La conjura de los necios


Tarradellas, como si lo presintiera, les había advertido de que no hicieran el ridículo. Ha sido mucho peor, ha sido una payasada sin la menor gracia, una broma de mal gusto, una confesión de impotencia, cobardía y dispararse no ya en el pie, sino en la sien. Puigdemont en Bruselas y Forcadell en Madrid han causado más estropicio al proceso independentista catalán que Rajoy con su aguante, los jueces con su firmeza y el artículo 155 con su guillotina legal. El primero, exilándose en Bruselas para «internacionalizar» el procés y encontrarse con que nadie le ha recibido, que el primer ministro belga dice que su único interlocutor español es Rajoy, que incluso el Parlamento flamenco se ha negado a reconocer la «república catalana» y que Amnistía Internacional ha negado el estatuto de «presos políticos» a sus compañeros de aventura encarcelados, o sea, que son unos vulgares delincuentes. Ante lo que a este hombre no se le ocurre otra cosa que arremeter contra la Unión Europea. ¡Menuda forma de hacerse amigos! Como guinda, esa carta que ha enviado a los catalanes animándoles a la lucha contra «el golpe de Estado del Gobierno español». Desde aquel carterista que gritaba «¡Al ladrón, al ladrón!» a la cabeza de sus perseguidores no se había visto caradura semejante. Pues el único que ha dado un golpe de Estado es él.
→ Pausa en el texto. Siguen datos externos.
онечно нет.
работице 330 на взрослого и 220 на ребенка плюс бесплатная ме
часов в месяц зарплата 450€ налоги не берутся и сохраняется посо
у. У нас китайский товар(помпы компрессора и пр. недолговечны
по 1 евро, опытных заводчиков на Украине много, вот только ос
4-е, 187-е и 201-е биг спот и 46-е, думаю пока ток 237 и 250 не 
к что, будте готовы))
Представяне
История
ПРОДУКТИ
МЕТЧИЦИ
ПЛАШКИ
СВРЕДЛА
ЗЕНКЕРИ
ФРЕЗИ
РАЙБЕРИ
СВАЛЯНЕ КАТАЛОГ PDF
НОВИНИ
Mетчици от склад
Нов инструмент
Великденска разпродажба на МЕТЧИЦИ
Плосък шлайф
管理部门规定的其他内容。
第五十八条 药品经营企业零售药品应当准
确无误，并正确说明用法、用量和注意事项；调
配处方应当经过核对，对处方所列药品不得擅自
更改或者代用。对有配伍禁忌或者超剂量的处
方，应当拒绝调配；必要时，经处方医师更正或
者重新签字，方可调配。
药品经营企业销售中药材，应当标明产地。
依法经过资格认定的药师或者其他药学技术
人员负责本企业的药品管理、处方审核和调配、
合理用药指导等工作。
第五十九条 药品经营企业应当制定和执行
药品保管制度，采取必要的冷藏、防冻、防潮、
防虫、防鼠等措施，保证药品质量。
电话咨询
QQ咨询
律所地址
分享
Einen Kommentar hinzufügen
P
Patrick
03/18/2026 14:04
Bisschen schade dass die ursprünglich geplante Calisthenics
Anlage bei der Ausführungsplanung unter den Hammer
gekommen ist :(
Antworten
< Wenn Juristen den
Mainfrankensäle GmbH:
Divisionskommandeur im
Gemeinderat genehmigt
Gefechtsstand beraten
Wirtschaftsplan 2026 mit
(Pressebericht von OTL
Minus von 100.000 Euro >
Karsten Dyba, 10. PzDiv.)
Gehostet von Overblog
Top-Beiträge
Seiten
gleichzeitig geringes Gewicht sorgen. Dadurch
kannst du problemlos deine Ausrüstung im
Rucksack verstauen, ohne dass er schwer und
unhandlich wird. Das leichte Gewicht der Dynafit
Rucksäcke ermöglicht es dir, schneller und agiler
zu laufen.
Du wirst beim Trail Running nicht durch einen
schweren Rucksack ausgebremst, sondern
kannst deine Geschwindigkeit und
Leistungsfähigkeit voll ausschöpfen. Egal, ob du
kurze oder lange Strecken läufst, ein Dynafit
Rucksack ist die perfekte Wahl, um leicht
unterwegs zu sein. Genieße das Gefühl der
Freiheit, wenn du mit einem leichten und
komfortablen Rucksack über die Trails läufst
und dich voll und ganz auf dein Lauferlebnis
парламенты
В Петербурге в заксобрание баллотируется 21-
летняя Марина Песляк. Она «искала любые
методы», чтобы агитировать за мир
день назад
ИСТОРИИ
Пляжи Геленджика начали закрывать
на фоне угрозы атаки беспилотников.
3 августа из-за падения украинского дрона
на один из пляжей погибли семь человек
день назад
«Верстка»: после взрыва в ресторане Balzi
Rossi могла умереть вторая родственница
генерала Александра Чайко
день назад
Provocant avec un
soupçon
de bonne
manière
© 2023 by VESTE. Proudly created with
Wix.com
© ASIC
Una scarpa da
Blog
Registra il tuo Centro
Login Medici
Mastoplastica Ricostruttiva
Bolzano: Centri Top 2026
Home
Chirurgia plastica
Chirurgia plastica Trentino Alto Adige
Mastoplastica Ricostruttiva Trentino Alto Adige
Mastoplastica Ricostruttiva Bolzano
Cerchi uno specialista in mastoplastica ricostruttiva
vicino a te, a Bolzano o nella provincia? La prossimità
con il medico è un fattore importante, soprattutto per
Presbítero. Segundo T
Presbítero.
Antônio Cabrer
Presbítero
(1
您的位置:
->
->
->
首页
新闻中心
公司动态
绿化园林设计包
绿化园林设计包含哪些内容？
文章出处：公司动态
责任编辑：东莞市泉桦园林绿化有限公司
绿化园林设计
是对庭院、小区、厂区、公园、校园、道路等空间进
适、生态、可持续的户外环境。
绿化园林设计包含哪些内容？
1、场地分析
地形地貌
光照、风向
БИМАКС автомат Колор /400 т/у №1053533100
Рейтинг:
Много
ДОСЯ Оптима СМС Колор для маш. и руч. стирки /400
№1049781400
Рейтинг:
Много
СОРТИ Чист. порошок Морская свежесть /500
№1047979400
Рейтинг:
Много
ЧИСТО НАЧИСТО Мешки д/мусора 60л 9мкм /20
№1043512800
Lo de la señora Forcadell es patético. Aquella presidenta del Parlament que hizo mangas y capirotes con el reglamento del mismo, que desoyó no ya las sentencias del Tribunal Constitucional sino también las advertencias de sus letrados, amordazó la oposición y permitió pasar una ley más falsa que la otra, se ha convertido en una mujer gemebunda que acata la aplicación del artículo 155 y reconoce que la «independencia» de Cataluña que tan arrogantemente proclamaron fue «simbólica». El fiscal no se lo tragó y pidió para ella y los otros miembros de la Mesa del Parlament prisión provisional, pero el juez del Tribunal Supremo les permitió eludir la cárcel pagando una fianza hasta su proceso. O sea, todo fue una farsa, un engaño, la independencia y la república catalana. Aunque sólo sea por el daño que han causado, no sólo a Cataluña, sino también a España y Europa, su conjura no puede quedar en gamberrada de adolescentes. Han engañado a su pueblo, han ofendido alevosamente a España y han alimentado el nacionalismo, que tanto dolor ha traído a Europa. No se trata de venganza, que no cabe en una justicia auténtica, sino de una advertencia a los necios, para que no vuelvan a las andadas. Alguien preguntará si esta señora se atreverá a salir a la calle en Barcelona. Seguro que sí, e incluso que la aplauden. Los nacionalistas no tienen vergüenza.

En cuanto a Puigdemont, si no acaba en un psiquiátrico, se me ocurre lo siguiente: si alguien quiere concederle el asilo, de acuerdo. Pero con una condición: que no vuelva a España en su vida.